Pero también fui olvidando lo que significa pelear con la señora imbécil de enfrente y el taxista que te manda besos en medio de tus muinas (todo a menos de 1km de haber salido de casa). Ver cómo se te va la vida sentado en medio del tráfico. El tráfico de la mañana, de la media mañana, de la hora de comer, de la hora de salida de los niños de la escuela, de la hora de salida de los Godinez de la oficina, de viernes de quincena, del ocasionado por que un mini Cooper acabó de cabeza en Constituyentes o porque cerraron Reforma los de la Antorcha Campesina. Dejé de buscar lugar en la Condesa y la Roma para acabar a un día de camino de la mezcalería o dejar medio riñón en el estacionamiento del centro comercial. Pelearme con el valet porque no aparece mi disco pirata de Britney y preferir que me paguen el golpe a hablar a los ineptos del seguro. Me cuesta recordar la angustia de que al coche algo nuevo le suena cada vez que sale del mecánico. O que me quedé sin gasolina, la siguiente gas está a 403874543875 kilómetros, no traigo efectivo, no aceptan tarjeta, no hay cajero, Periférico está parado de las Flores a Polanco y yo estoy a medio camino (además tengo que hacer pipí). Anti alcoholímetro dejó de ser la cuenta más importante de mi time line cada fin de semana y me he desentendido por completo de un chingo de llaves. No extraño ni un poco el pago de la tenencia, el seguro, el servicio, la hojalatería, la verificación etcéeeeteeeeraaaaa (¡Puf!).
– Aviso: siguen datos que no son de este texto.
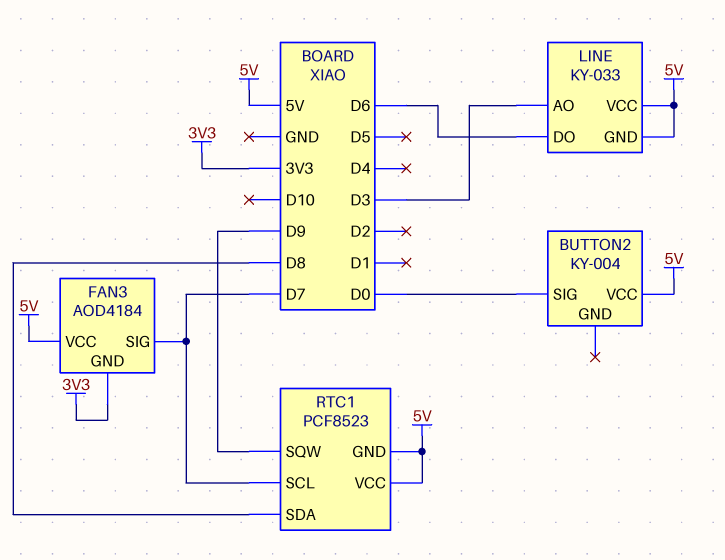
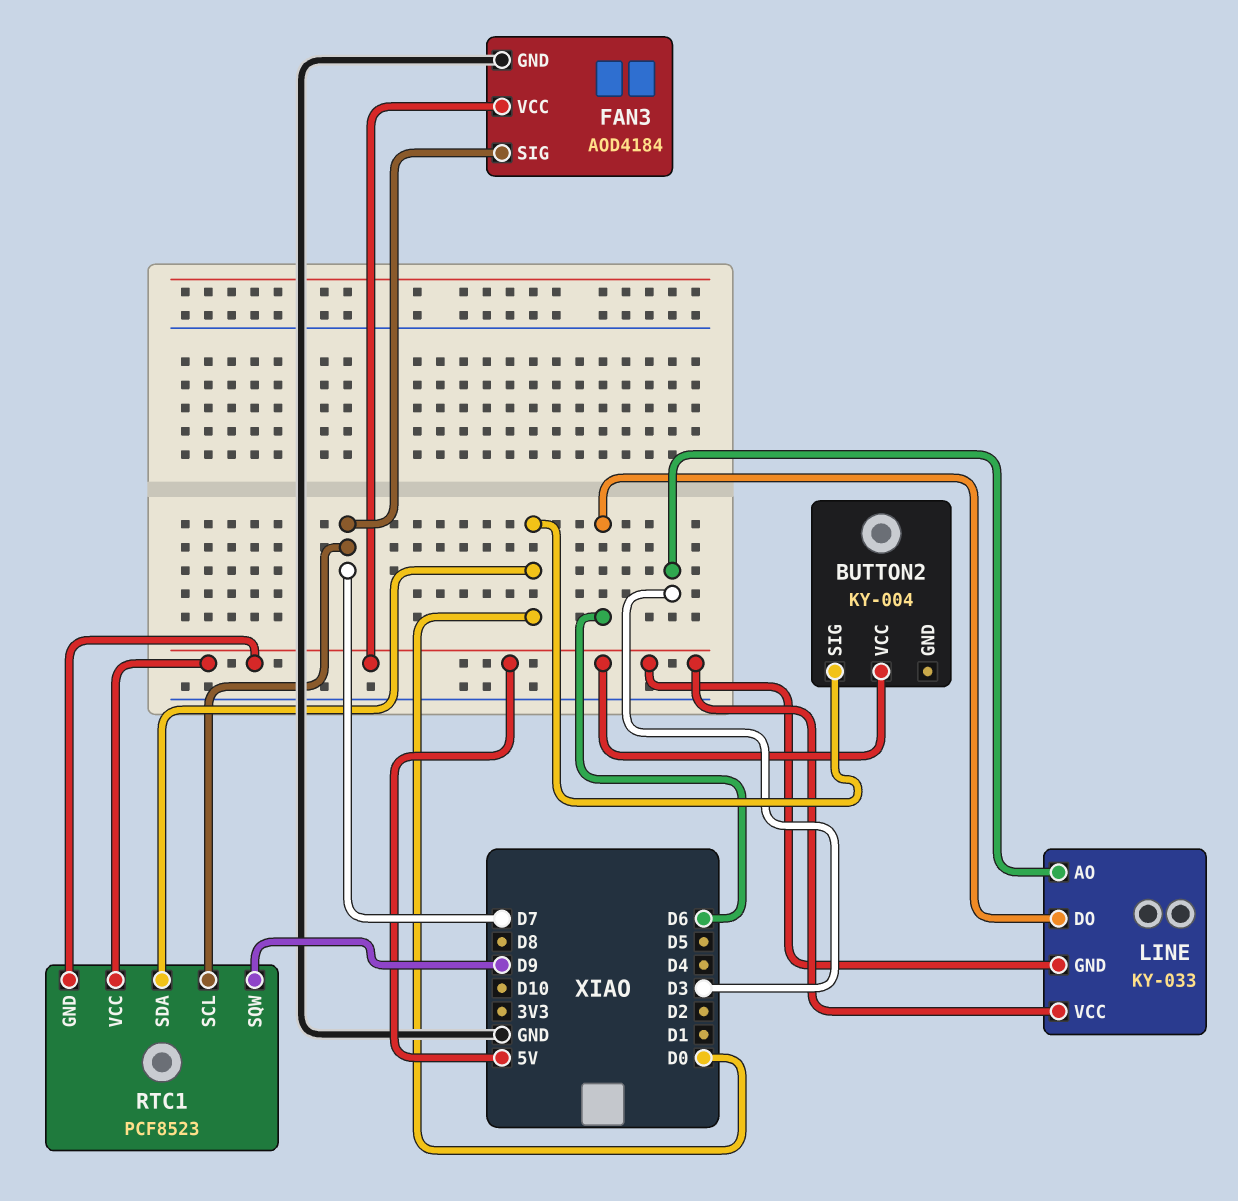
FAN3 pin GND: 3V3 -> GND
RTC1 pin SDA: D8 -> D0

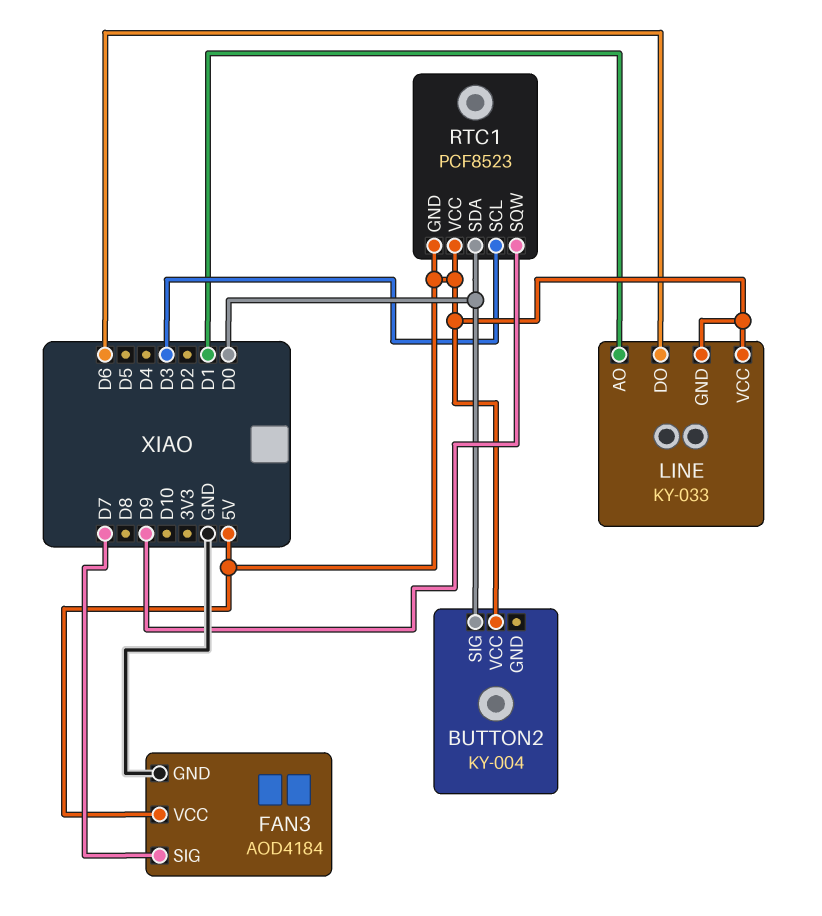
LINE pin AO: D3 -> D1
RTC1 pin SCL: D7 -> D3

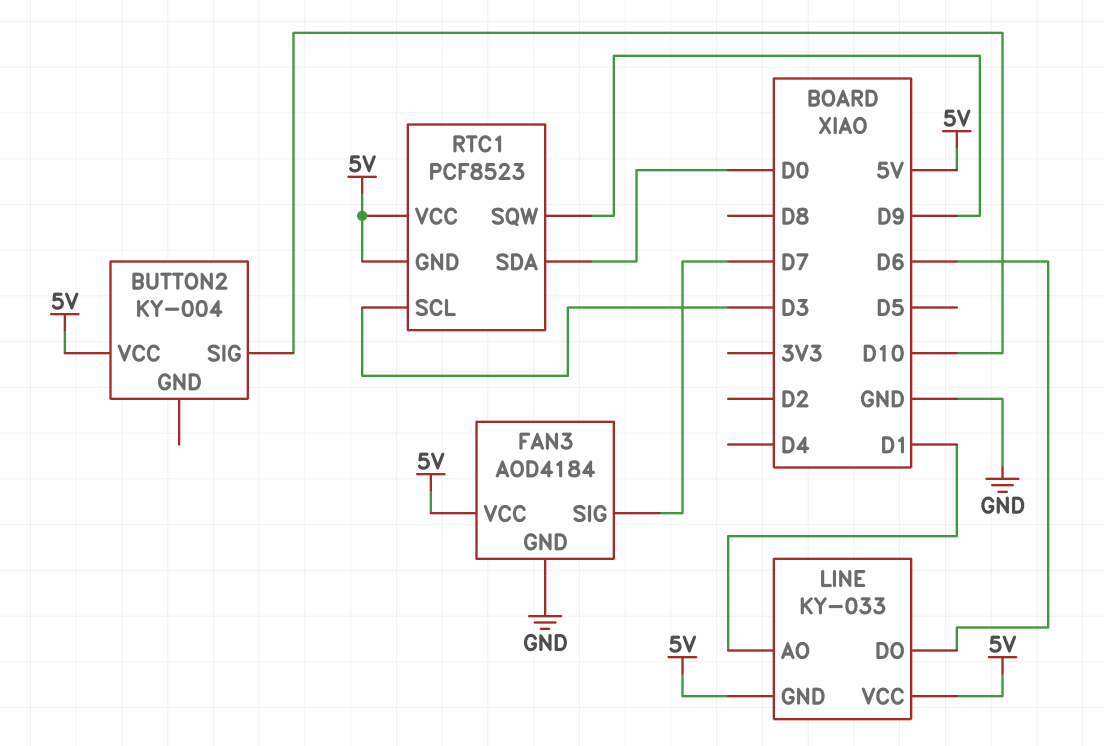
BUTTON2 pin SIG: D0 -> D10

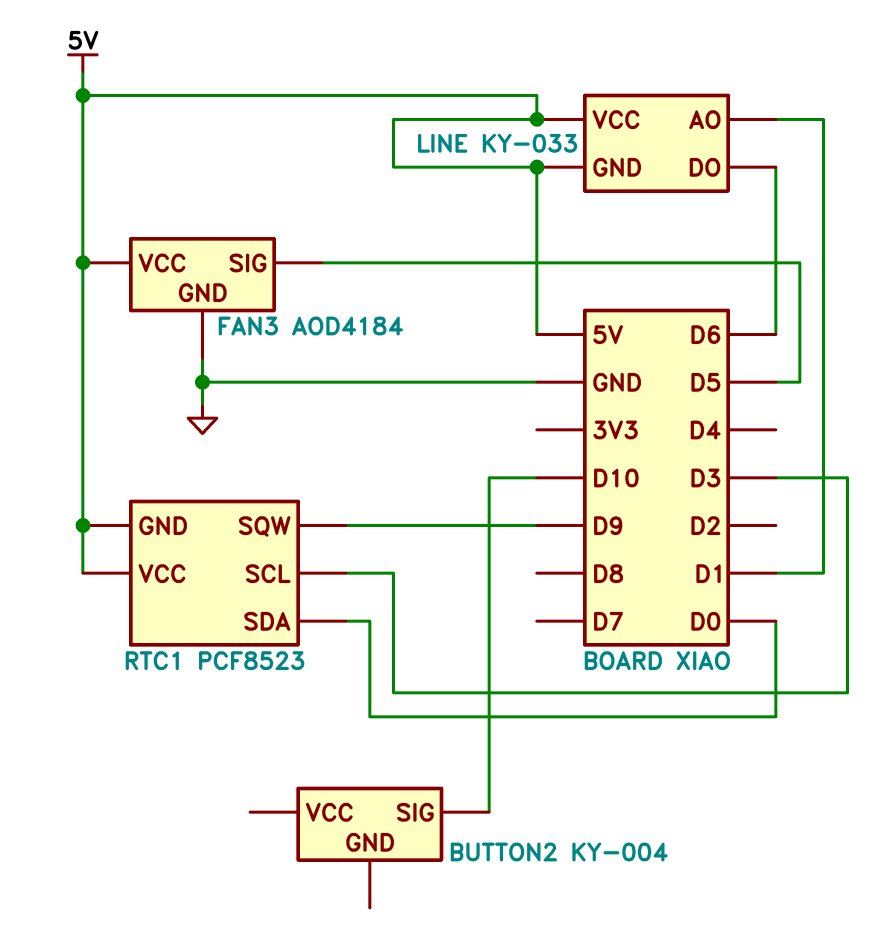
BUTTON2 pin VCC: 5V -> none
FAN3 pin SIG: D7 -> D5

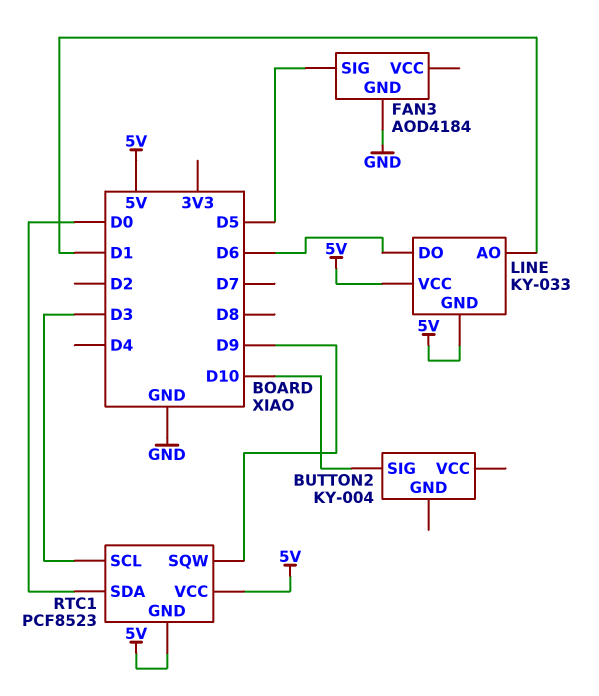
FAN3 pin VCC: 5V -> none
Ahora gasto pequeñas fortunas en taxis para volver al hogar en las noches de parranda, o vagabundeo crasheando en casas de los amigos. Me voy parada cargando mis chingaderas pesadísimas, que ha provocado un consumo de Lonol digno de un atleta profesional. Algunas distancias se hacen más largas por los tortuosos trasbordos o el amontonamiento de mexicanos olorosos. Amontonamientos en los que no falta el caliente que acerca demasiado su humanidad a la mía y además me bolsea para llevarse mi telefonito.

Pero ahora también pago 15 pesos en transportación contra 50 de gasolina. Camino como preparatoriana por la banqueta con mis nuevos y sucios Converse blancos. Platico con extraños de cuando en cuando y saludo cada mañana a la de los jugos de Barranca del Muerto. Subo y bajo escaleras larguísimas entre puentes peatonales y los profundos andenes de la línea naranja. Leo revistas, folletos, periódicos, libros; todo lo que me llegue a las manos. Leo como hacía mucho no podía. Escucho Unkle a través de mis audífonos mientras construyo videos musicales con los extravagantísimos personajes que andan a pie. Aprendo a moverme en metro, trolebús, metrobus, camión, pesero y la ubicación de los sitios de taxi en toda la ciudad. Invento historias con los pasajeros de todos ellos. Ando bien sola, me gusta. Cherry on the top: Soy coherente con mi green policy.

Total que al final son unas por otras. Pero las otras nuevas me tienen muy enamorada. Todavía no se me pasa la infatuation por la independencia del coche y el poder que me hace sentir en consecuencia. No creo que se me pase pronto tampoco.